• What you need to do:
I would like every record reproduced exactly, with the pictures left out.

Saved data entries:
⟨
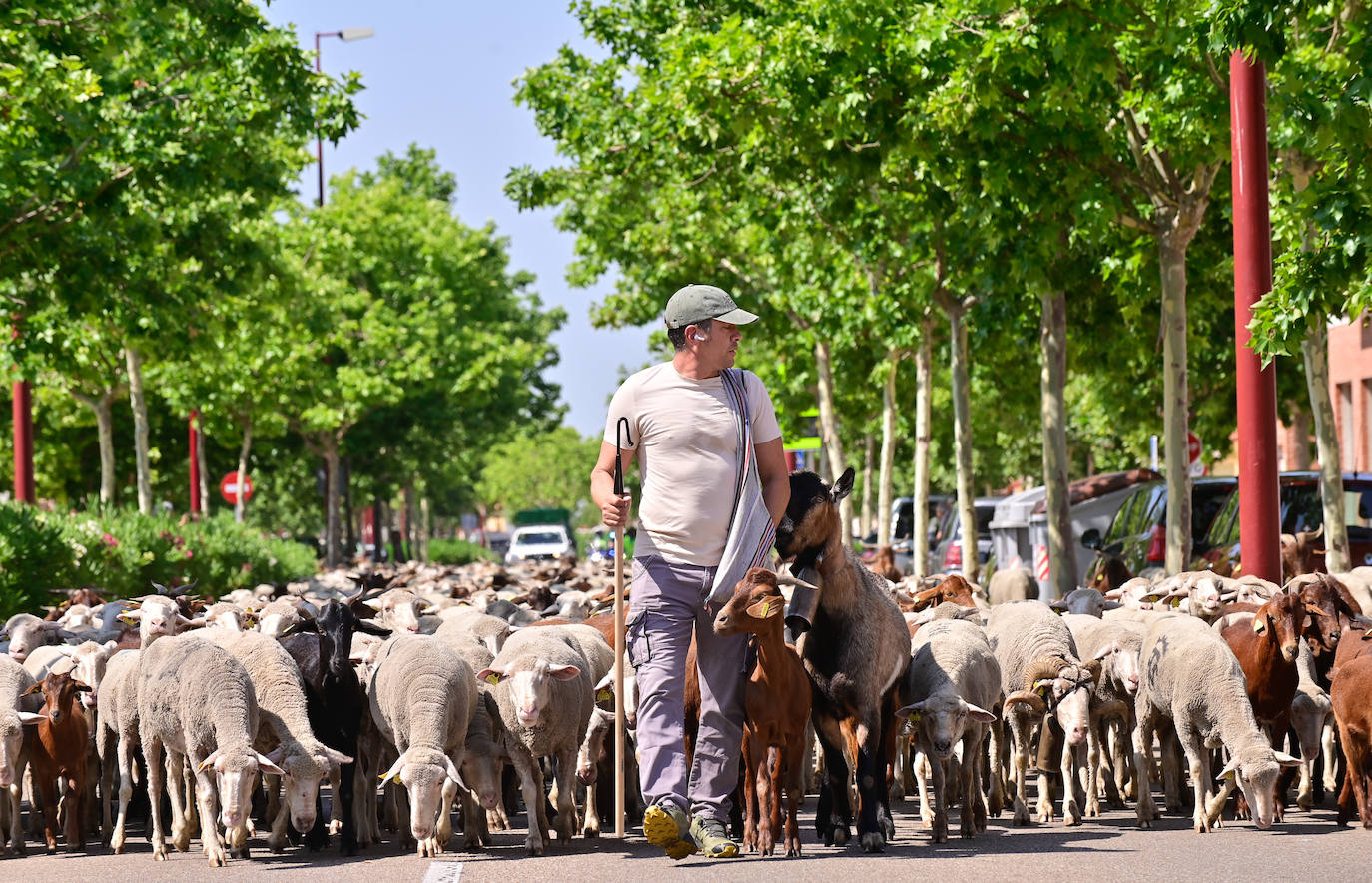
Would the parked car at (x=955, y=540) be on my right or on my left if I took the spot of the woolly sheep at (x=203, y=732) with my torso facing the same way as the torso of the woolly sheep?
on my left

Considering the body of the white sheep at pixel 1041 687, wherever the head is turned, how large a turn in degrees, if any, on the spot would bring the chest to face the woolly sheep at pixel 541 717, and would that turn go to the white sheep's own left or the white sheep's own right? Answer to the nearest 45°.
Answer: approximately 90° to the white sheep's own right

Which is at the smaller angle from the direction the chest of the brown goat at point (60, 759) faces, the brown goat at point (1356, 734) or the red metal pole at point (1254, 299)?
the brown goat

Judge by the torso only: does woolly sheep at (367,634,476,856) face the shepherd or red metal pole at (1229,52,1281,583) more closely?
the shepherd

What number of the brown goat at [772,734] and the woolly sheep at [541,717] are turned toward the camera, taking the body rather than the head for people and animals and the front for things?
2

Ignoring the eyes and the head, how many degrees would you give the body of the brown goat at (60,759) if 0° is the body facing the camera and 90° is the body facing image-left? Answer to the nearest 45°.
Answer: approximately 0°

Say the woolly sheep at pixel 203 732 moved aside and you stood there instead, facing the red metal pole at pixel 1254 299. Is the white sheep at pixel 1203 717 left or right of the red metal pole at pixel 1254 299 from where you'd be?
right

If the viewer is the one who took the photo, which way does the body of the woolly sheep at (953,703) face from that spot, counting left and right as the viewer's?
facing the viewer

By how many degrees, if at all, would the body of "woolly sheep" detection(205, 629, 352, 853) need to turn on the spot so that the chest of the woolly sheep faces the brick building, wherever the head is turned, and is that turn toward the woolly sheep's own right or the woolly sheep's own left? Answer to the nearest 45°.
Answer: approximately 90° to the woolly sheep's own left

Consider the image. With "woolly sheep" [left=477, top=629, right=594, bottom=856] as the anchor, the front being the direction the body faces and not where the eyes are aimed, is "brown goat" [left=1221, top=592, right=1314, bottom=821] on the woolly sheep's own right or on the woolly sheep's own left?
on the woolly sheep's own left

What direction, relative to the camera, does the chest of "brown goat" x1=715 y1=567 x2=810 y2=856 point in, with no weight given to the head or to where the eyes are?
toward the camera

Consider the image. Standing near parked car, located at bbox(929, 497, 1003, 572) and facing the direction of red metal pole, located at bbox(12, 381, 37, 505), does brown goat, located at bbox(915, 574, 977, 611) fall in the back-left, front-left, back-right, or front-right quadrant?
⟩
• Reply:
Would the parked car at (x=955, y=540) be on my right or on my left if I took the spot of the woolly sheep at (x=203, y=732) with my torso facing the same way as the torso of the woolly sheep?
on my left

Considering the body of the white sheep at pixel 1041 687, wherever the head is turned, how large a turn in degrees, if any, on the spot would bring the chest to face the woolly sheep at pixel 541 717, and would that turn go to the white sheep's own left or the white sheep's own right? Answer to the nearest 45°.
Answer: approximately 90° to the white sheep's own right

Which is at the smaller angle from the direction the chest of the brown goat at point (60, 759) faces, the brown goat at point (1356, 734) or the red metal pole at point (1254, 299)?
the brown goat

Judge by the torso only: does woolly sheep at (367,634,476,856) face the shepherd or red metal pole at (1229,52,1281,583) more closely?
the shepherd

What number of the brown goat at [772,734] and the woolly sheep at [541,717] are turned toward the camera, taking the body rather than the head for people and animals and the front for things?
2

Ignoring the eyes and the head, how many degrees would you give the body of the brown goat at (60,759) if 0° is the body facing the camera and 90° is the body facing image-left? Answer to the nearest 45°.
Answer: approximately 0°

Say the woolly sheep at pixel 203 732 moved aside and you stood there instead, facing the red metal pole at pixel 1254 299. Is the white sheep at pixel 1203 717 left or right of the red metal pole at pixel 1254 299 from where you'd be?
right

If the viewer is the one who took the photo, which way does the body of the woolly sheep at (953,703) face from that spot, counting left and right as the viewer's?
facing the viewer

By how many degrees, if at all, would the body of "woolly sheep" detection(205, 629, 352, 853) need to turn on the spot so that the chest of the woolly sheep faces the brick building, wherever the head is turned, and is that turn toward the woolly sheep's own right or the woolly sheep's own left? Answer to the nearest 45°.
Answer: approximately 90° to the woolly sheep's own left

Consider the image. With "woolly sheep" [left=477, top=629, right=594, bottom=856] as the anchor, the front being the direction the body faces and not where the eyes are aimed, is "brown goat" [left=1221, top=592, right=1314, bottom=821] on the woolly sheep's own right or on the woolly sheep's own left?
on the woolly sheep's own left

What direction, relative to the camera, does the chest of "brown goat" x1=715 y1=567 x2=810 y2=856 point in, with no weight given to the head or to where the eyes are?
toward the camera

Consider the image. Standing near parked car, located at bbox(929, 497, 1003, 572) and facing the direction of red metal pole, located at bbox(12, 381, 37, 505), does brown goat, located at bbox(915, 574, 977, 611) fall in the back-left, front-left, back-right, or front-right quadrant?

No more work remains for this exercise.